- Born: Hong Kong
- Occupations: Managing Director, XK Capital Executive Director, Gold Peak Technology Group Director, HKCIEA
- Board member of: Gold Peak Technology Group (SEHK: 40) (2024–) GP Industries (SGX: G20 ) (2020–2024) Ecargo (ASX: ECG) (2014–2021) CS Logistics Holdings Ltd (2010–2012)

= Christopher Lau Kwan =

Hong Kong businessman

Christopher Lau (劉堃) is Managing Director, XK Capital, Executive Director, Gold Peak Technology Group and Director, The Hong Kong Chinese Importers' and Exporters' Association.

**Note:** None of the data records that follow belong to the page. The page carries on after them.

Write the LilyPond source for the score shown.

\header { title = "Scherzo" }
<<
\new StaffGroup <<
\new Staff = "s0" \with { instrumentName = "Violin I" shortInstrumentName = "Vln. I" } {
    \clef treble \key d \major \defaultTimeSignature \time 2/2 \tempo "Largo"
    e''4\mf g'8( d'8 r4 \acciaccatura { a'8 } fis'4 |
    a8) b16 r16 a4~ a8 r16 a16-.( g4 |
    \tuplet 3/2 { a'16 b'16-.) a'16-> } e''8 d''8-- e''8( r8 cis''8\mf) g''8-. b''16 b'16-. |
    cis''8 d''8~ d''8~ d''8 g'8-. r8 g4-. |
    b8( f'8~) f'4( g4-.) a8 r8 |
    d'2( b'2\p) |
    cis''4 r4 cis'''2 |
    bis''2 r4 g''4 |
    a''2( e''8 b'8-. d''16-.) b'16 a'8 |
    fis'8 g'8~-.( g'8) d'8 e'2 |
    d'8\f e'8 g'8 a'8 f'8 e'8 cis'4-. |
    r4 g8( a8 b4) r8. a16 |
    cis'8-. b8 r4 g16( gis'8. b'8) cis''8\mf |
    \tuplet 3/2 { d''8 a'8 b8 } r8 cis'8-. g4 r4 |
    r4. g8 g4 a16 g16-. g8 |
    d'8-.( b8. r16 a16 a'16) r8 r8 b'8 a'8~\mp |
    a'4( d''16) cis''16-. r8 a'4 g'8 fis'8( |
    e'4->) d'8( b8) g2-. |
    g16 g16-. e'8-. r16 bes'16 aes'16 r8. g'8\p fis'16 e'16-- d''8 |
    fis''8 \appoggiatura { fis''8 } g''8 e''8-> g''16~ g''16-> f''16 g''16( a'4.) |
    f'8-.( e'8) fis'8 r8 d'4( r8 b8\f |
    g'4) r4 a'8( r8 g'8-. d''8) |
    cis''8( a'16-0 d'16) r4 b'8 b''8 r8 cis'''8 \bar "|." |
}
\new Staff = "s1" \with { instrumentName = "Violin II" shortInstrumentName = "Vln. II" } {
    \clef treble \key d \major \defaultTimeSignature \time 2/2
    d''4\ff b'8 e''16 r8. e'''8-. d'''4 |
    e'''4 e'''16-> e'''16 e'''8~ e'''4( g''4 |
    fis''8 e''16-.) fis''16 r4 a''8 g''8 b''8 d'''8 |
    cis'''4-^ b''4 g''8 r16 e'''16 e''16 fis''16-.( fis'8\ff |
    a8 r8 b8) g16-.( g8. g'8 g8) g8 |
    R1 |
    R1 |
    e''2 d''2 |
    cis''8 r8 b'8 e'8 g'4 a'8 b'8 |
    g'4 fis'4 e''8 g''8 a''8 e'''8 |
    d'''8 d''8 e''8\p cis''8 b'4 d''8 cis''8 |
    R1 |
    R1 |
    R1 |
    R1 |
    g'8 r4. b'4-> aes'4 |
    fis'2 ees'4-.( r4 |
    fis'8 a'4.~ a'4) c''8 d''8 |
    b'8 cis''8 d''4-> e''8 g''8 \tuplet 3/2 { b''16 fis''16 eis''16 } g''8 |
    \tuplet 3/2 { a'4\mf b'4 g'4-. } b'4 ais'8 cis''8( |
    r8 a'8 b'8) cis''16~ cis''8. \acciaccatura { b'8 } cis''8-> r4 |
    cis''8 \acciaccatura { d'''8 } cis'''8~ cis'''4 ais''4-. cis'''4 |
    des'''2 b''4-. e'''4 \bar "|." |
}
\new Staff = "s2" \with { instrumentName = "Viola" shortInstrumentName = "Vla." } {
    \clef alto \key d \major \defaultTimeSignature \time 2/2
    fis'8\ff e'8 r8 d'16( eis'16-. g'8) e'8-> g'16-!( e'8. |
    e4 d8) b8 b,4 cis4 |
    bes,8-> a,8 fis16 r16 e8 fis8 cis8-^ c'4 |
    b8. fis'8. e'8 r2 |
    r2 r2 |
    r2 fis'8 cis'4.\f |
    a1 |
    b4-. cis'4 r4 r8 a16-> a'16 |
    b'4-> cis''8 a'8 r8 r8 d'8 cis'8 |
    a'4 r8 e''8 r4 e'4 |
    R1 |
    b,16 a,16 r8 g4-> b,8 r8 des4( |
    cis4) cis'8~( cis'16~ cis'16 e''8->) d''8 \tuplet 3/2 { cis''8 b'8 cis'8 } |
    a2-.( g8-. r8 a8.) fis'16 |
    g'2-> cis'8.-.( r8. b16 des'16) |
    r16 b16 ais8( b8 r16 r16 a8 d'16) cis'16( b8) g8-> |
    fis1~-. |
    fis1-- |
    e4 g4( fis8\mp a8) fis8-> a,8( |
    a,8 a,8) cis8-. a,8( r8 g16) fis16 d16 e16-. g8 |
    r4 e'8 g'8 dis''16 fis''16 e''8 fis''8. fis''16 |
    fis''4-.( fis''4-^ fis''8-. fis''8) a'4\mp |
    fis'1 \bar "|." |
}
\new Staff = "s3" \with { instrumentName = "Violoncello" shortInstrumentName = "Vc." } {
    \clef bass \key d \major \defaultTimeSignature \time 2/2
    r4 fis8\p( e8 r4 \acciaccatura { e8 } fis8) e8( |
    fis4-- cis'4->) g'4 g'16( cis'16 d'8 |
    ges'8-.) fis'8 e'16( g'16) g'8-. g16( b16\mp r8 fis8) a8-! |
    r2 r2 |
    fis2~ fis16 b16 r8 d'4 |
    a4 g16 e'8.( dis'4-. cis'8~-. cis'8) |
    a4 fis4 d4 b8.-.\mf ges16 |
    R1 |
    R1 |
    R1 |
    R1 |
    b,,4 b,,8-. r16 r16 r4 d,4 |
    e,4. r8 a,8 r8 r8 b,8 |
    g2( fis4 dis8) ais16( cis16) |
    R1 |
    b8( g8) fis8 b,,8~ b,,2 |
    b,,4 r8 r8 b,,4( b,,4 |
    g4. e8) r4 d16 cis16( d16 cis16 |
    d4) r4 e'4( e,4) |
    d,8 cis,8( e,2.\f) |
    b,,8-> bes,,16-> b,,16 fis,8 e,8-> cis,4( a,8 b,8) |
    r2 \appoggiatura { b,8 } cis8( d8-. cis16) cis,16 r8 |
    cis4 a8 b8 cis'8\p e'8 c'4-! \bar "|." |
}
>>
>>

Lau was previously the chief executive officer and founder of Ecargo, an ASX listed e-commerce company and co-chief executive officer and co-founder of WWE & Company, a China social shopping mobile platform company.

==Education==
Lau holds a bachelor's degree in accounting and finance from the Stern School of Business, New York University, where he graduated in 2001.

==Business==

Lau began his career with Ernst & Young in New York City and subsequently spent two years in Deutsche Bank’s fixed income business in New York.
Christopher Lau was the group assistant managing director and an executive director at Cargo Services Far East Limited from 2006 to 2012. He was an executive director of CS Logistics Holdings Limited from 2010 to 2012. At Cargo Services Far East Limited, Lau founded the GAM division in 2007. He was instrumental in the transformation of Cargo Services Far East Limited to become the leading integrated retail supply chain solutions service provider based in Hong Kong, contributed significantly in the development and implementation of the LIMA platforms for many retail brands and was involved in the acquisition of Allport Limited together with HSBC’s strategic investment in CS Logistics in 2010.

==Community and charity work==
In 2012, Lau was made Honorary Member of the Court at the Hong Kong Baptist University. He is also a member of the programme and fund raising committee at The Dragon Foundation, a non-profit organisation in Hong Kong.

==Family==
Lau's father is John Lau Shek Yau, a Hong Kong entrepreneur and logistics tycoon.